1Department of Experimental and Clinical Medicine, Section of Internal Medicine, University of Florence, Florence, Italy

2DIVAL Toscana Srl, Sesto Fiorentino, Florence, Italy

3Department of Molecular Medicine, University of Pavia, Pavia, Italy

4Present address: Crescendo Biologics Ltd., Babraham Research Campus, Cambridge, UK

5Present address: Department of Dermatology, King’s College, London, UK

Correspondence to:

Annarosa Arcangeli, email: [email protected]

Keywords: cancer diagnostics; molecular imaging; hERG1 potassium channels; antibody engineering

Received: August 01, 2018     Accepted: September 21, 2018     Published: October 09, 2018


Modern molecular imaging techniques have greatly improved tumor detection and post-treatment follow-up of cancer patients.

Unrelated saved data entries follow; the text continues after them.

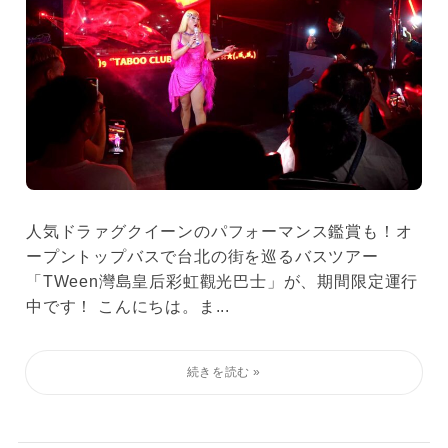
人気ドラァグクイーンのパフォーマンス鑑賞も！オ
ープントップバスで台北の街を巡るバスツアー
「TWeen灣島皇后彩虹觀光巴士」が、期間限定運行
中です！ こんにちは。ま...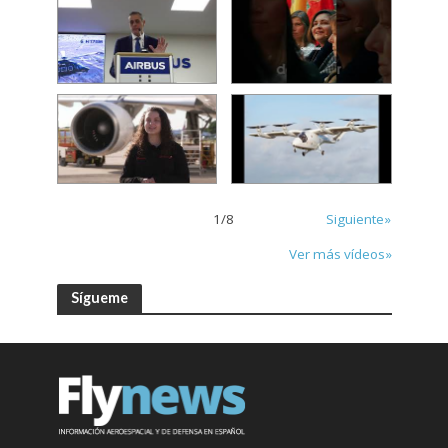
1
/
8
Siguiente»
Ver más vídeos»
Sígueme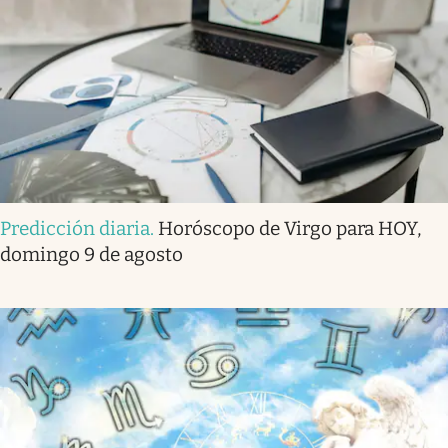
Predicción diaria
.
Horóscopo de Virgo para HOY,
domingo 9 de agosto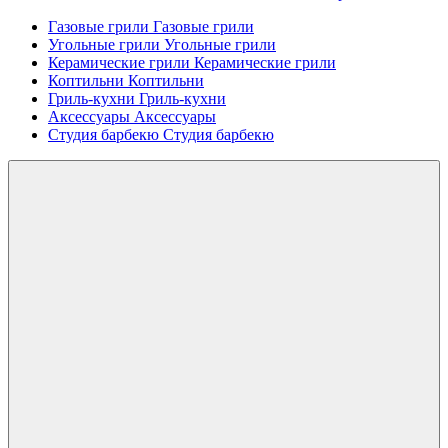
Газовые грили
Газовые грили
Угольные грили
Угольные грили
Керамические грили
Керамические грили
Коптильни
Коптильни
Гриль-кухни
Гриль-кухни
Аксессуары
Аксессуары
Студия барбекю
Студия барбекю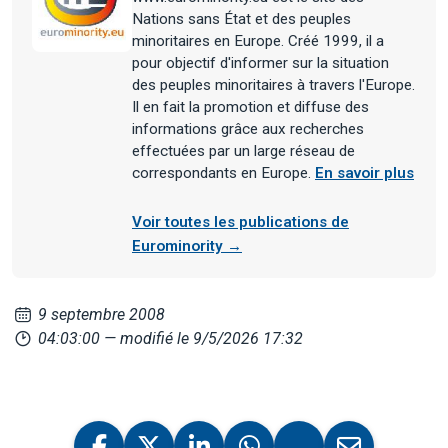
Nations sans État et des peuples
minoritaires en Europe. Créé 1999, il a
pour objectif d'informer sur la situation
des peuples minoritaires à travers l'Europe.
Il en fait la promotion et diffuse des
informations grâce aux recherches
effectuées par un large réseau de
correspondants en Europe.
En savoir plus
Voir toutes les publications de
Eurominority →
9 septembre 2008
04:03:00
— modifié le 9/5/2026 17:32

In this context, antibody-based imaging is rapidly becoming the gold standard, since it combines the unique specificity of antibodies with the sensitivity of the different imaging technologies. The aim of this study was to generate and characterize antibodies in single chain Fragment variable (scFv) format directed to an emerging cancer biomarker, the human ether-à-go-go-related gene-1 (hERG1) potassium channel, and to obtain a proof of concept for their potential use for in vivo molecular imaging.

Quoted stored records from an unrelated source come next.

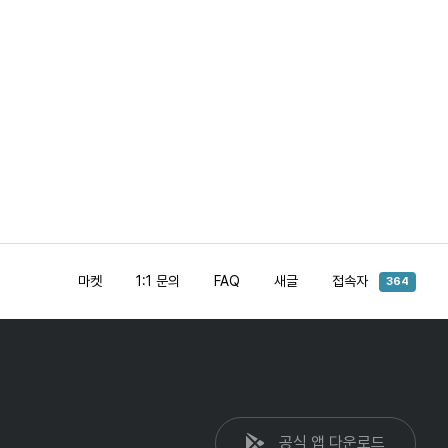
마켓
1:1 문의
FAQ
새글
접속자
364
공식 앱 다운로드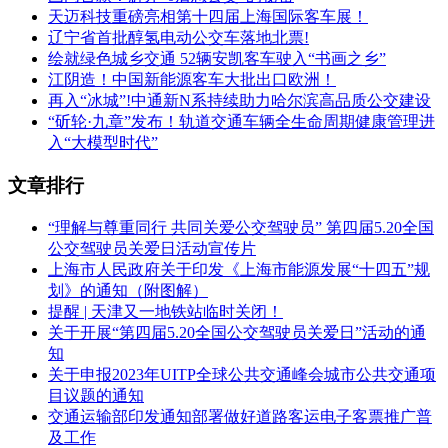
天迈科技重磅亮相第十四届上海国际客车展！
辽宁省首批醇氢电动公交车落地北票!
绘就绿色城乡交通 52辆安凯客车驶入“书画之乡”
江阴造！中国新能源客车大批出口欧洲！
再入“冰城”!中通新N系持续助力哈尔滨高品质公交建设
“斫轮·九章”发布！轨道交通车辆全生命周期健康管理进
入“大模型时代”
文章排行
“理解与尊重同行 共同关爱公交驾驶员” 第四届5.20全国
公交驾驶员关爱日活动宣传片
上海市人民政府关于印发《上海市能源发展“十四五”规
划》的通知（附图解）
提醒 | 天津又一地铁站临时关闭！
关于开展“第四届5.20全国公交驾驶员关爱日”活动的通
知
关于申报2023年UITP全球公共交通峰会城市公共交通项
目议题的通知
交通运输部印发通知部署做好道路客运电子客票推广普
及工作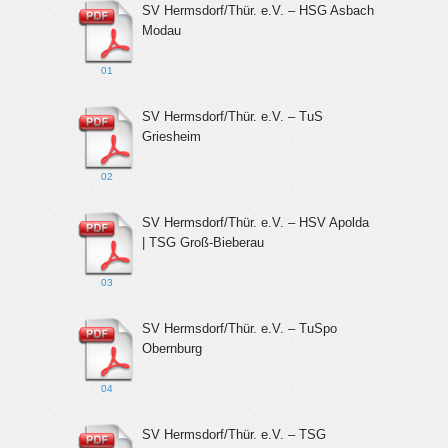
SV Hermsdorf/Thür. e.V. – HSG Asbach
Modau
01
SV Hermsdorf/Thür. e.V. – TuS
Griesheim
02
SV Hermsdorf/Thür. e.V. – HSV Apolda
| TSG Groß-Bieberau
03
SV Hermsdorf/Thür. e.V. – TuSpo
Obernburg
04
SV Hermsdorf/Thür. e.V. – TSG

The anti-hERG1scFv was generated from a full length monoclonal antibody and then mutagenized, substituting a Phenylalanine residue in the third framework of the VH domain with a Cysteine residue. The resulting scFv-hERG1-Cys showed much higher stability and protein yield, increased affinity and more advantageous binding kinetics, compared to the “native” anti-hERG1scFv. The scFv-hERG1-Cys was hence chosen and characterized: it showed a good binding to the native hERG1 antigen expressed on cells, was stable in serum and displayed a fast pharmacokinetic profile once injected intravenously in nude mice. The calculated half-life was 3.1 hours and no general toxicity or cardiac toxic effects were detected. Finally, the in vivo distribution of an Alexa Fluor 750 conjugated scFv-hERG1-Cys was evaluated both in healthy and tumor-bearing nude mice, showing a good tumor-to-organ ratio, ideal for visualizing hERG1-expressing tumor masses in vivo.

In conclusion, the scFv-hERG1-Cys possesses features which make it a suitable tool for application in cancer molecular imaging.